(Human keypoint data)
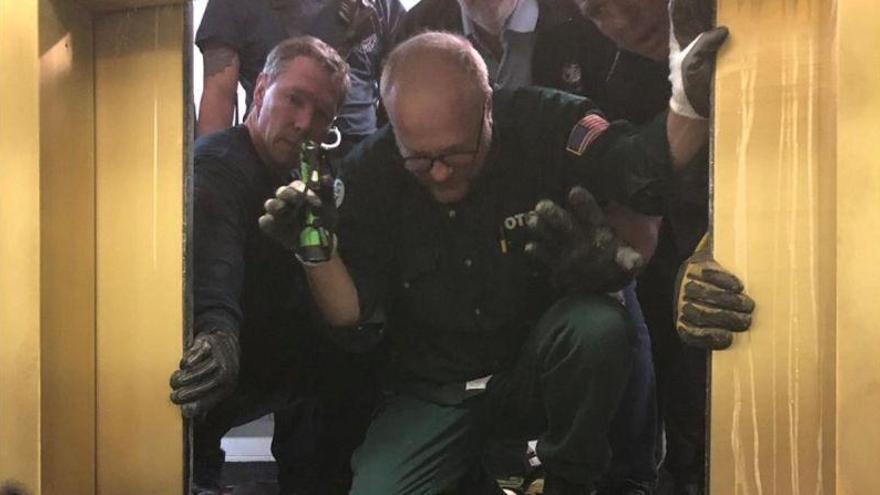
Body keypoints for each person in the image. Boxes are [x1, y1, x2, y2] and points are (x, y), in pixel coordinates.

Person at [259, 31, 725, 495]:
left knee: (599, 325)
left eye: (456, 154)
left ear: (488, 107)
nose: (439, 172)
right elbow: (352, 318)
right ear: (392, 124)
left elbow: (636, 169)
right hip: (434, 390)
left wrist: (689, 104)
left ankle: (569, 482)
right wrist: (313, 250)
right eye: (420, 160)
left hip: (537, 370)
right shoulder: (368, 174)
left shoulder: (550, 122)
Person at [169, 37, 375, 495]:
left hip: (279, 357)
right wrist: (216, 332)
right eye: (294, 100)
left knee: (354, 361)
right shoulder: (218, 166)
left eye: (321, 114)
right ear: (260, 91)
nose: (304, 123)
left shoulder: (308, 176)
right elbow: (212, 252)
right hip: (211, 359)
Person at [195, 0, 404, 153]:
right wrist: (209, 169)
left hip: (361, 159)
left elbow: (405, 88)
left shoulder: (381, 5)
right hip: (273, 156)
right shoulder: (233, 5)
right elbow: (219, 95)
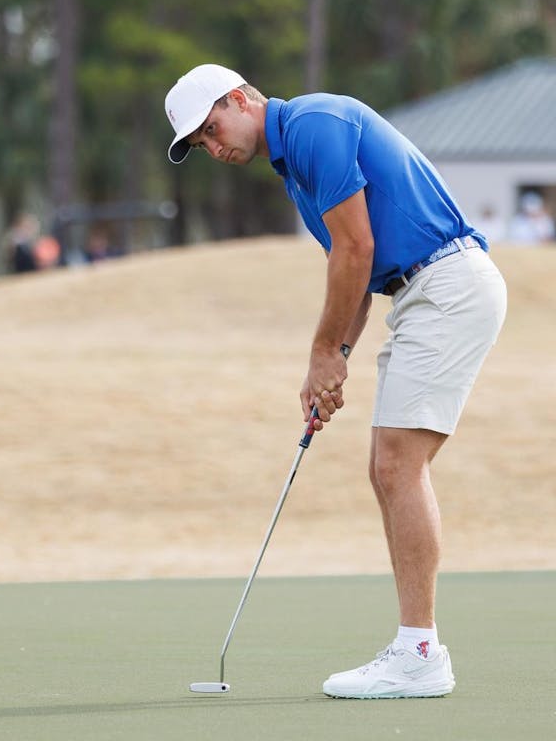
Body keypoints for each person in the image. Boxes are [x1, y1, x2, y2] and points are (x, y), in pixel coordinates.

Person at [165, 63, 507, 699]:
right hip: (423, 293)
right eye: (201, 145)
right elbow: (349, 266)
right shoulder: (294, 162)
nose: (214, 148)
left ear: (240, 99)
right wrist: (331, 363)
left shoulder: (316, 124)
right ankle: (417, 648)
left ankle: (420, 653)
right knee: (389, 467)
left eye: (211, 129)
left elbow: (357, 250)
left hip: (447, 285)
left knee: (398, 465)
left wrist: (326, 350)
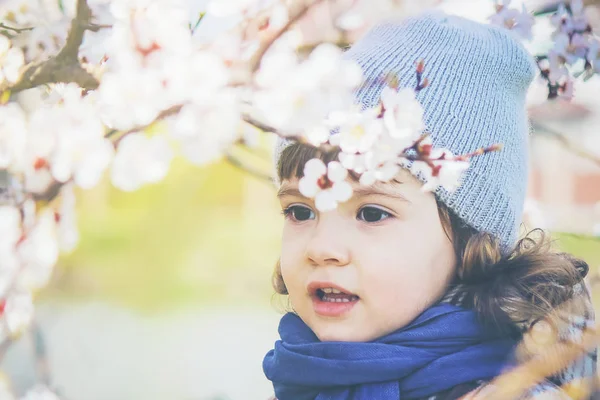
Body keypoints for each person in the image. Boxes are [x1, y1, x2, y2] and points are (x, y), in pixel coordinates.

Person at [263, 11, 596, 400]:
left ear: (471, 242)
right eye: (300, 212)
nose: (322, 248)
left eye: (372, 213)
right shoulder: (303, 378)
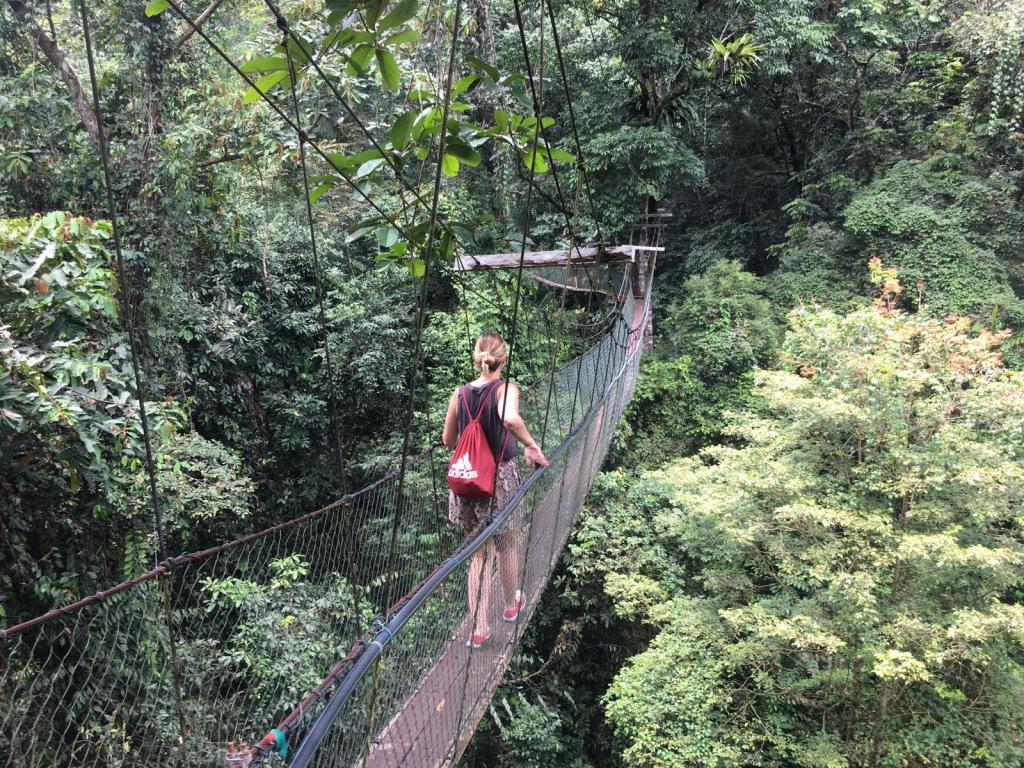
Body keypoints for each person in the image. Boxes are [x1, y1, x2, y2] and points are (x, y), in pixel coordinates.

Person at [443, 332, 549, 648]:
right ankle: (509, 605)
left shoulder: (459, 394)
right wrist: (531, 445)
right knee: (505, 544)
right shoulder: (506, 389)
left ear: (477, 358)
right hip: (497, 480)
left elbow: (448, 440)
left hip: (466, 480)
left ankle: (477, 629)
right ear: (503, 358)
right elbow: (510, 418)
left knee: (477, 554)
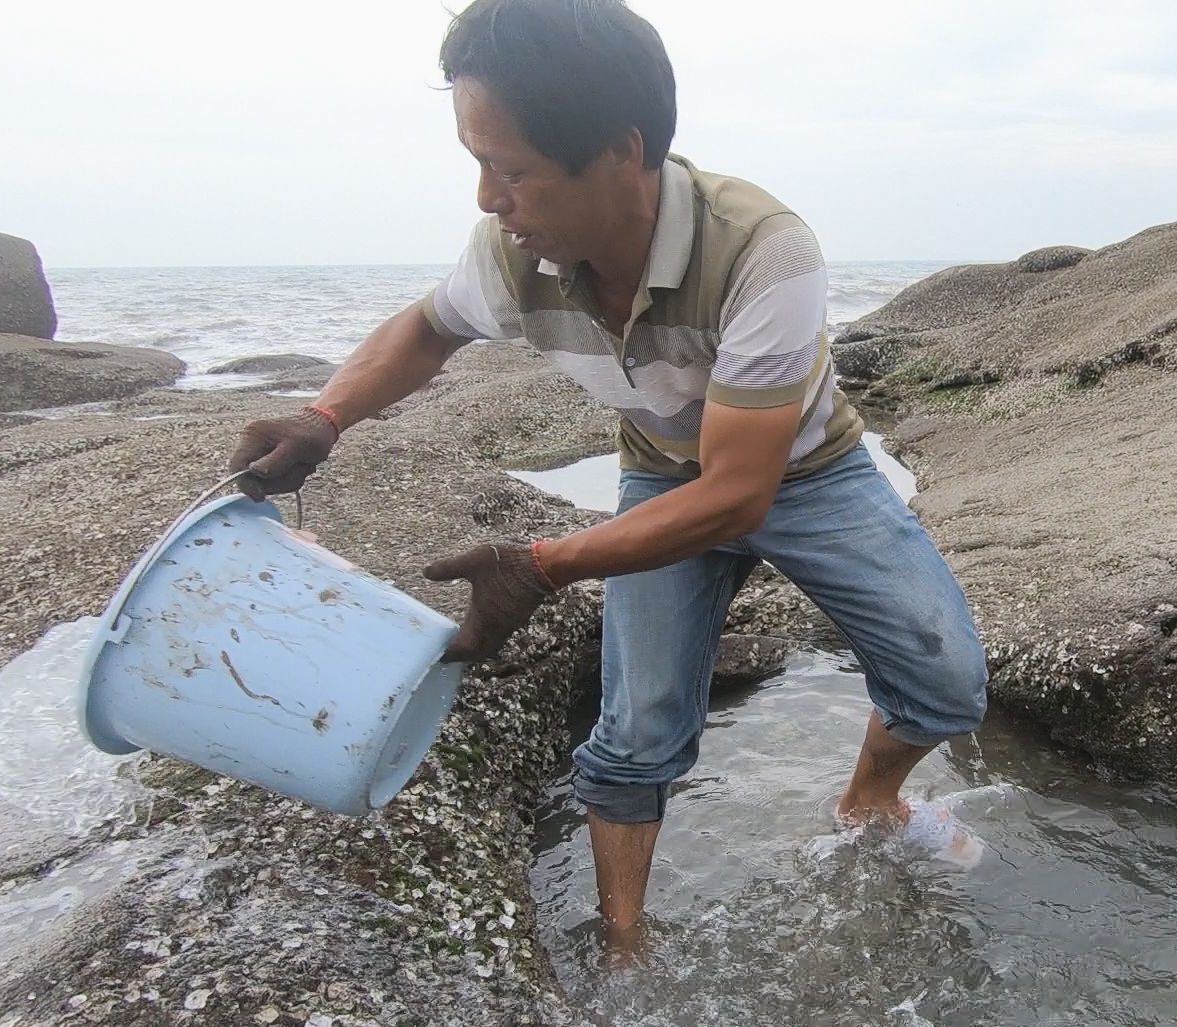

Task brief ▸
Output nothing except an exact copy of the records above, with the images left out.

Solution for this task ▸
Body keypoints for each person in the image. Boxes are [x1, y1, x2, y2] and points are (x, y), in pixel coordinates.

Person at [259, 31, 725, 495]:
left knee: (599, 325)
left eye: (456, 154)
left ear: (488, 107)
nose: (439, 172)
right elbow: (352, 318)
right ear: (392, 124)
left elbow: (636, 169)
right hip: (434, 390)
left wrist: (689, 104)
left ankle: (569, 482)
right wrist: (313, 250)
right eye: (420, 160)
left hip: (537, 370)
right shoulder: (368, 174)
left shoulder: (550, 122)
Person at [169, 37, 375, 495]:
left hip: (279, 357)
right wrist: (216, 332)
right eye: (294, 100)
left knee: (354, 361)
right shoulder: (218, 166)
left eye: (321, 114)
right ear: (260, 91)
nose: (304, 123)
left shoulder: (308, 176)
right elbow: (212, 252)
right hip: (211, 359)
Person at [195, 0, 404, 153]:
right wrist: (209, 169)
left hip: (361, 159)
left elbow: (405, 88)
left shoulder: (381, 5)
right hip: (273, 156)
right shoulder: (233, 5)
right elbow: (219, 95)
Body keypoints for each person in the image. Boxes are [x1, y1, x2, y2] and points are (x, y), in pixel coordinates.

Person at [165, 63, 507, 699]:
right hip: (423, 293)
right eye: (201, 145)
right elbow: (349, 266)
right shoulder: (294, 162)
nose: (214, 148)
left ear: (240, 99)
right wrist: (331, 363)
left shoulder: (316, 124)
right ankle: (417, 648)
left ankle: (420, 653)
right knee: (389, 467)
left eye: (211, 129)
left elbow: (357, 250)
left hip: (447, 285)
left knee: (398, 465)
left wrist: (326, 350)
Body keypoints for each person in the image. Boxes are [x1, y1, x2, y2] and points are (x, y), in pixel coordinates.

Person at [263, 11, 596, 400]:
left ear: (471, 242)
right eye: (300, 212)
nose: (322, 248)
left eye: (372, 213)
right shoulder: (303, 378)
Body keypoints for each person in the image. Boxes are [x1, y1, x2, y2] and points are (x, y), in pixel coordinates.

Person at [443, 332, 549, 648]:
right ankle: (509, 605)
left shoulder: (459, 394)
right wrist: (531, 445)
right knee: (505, 544)
right shoulder: (506, 389)
left ear: (477, 358)
right hip: (497, 480)
left elbow: (448, 440)
left hip: (466, 480)
left ankle: (477, 629)
right ear: (503, 358)
right elbow: (510, 418)
left knee: (477, 554)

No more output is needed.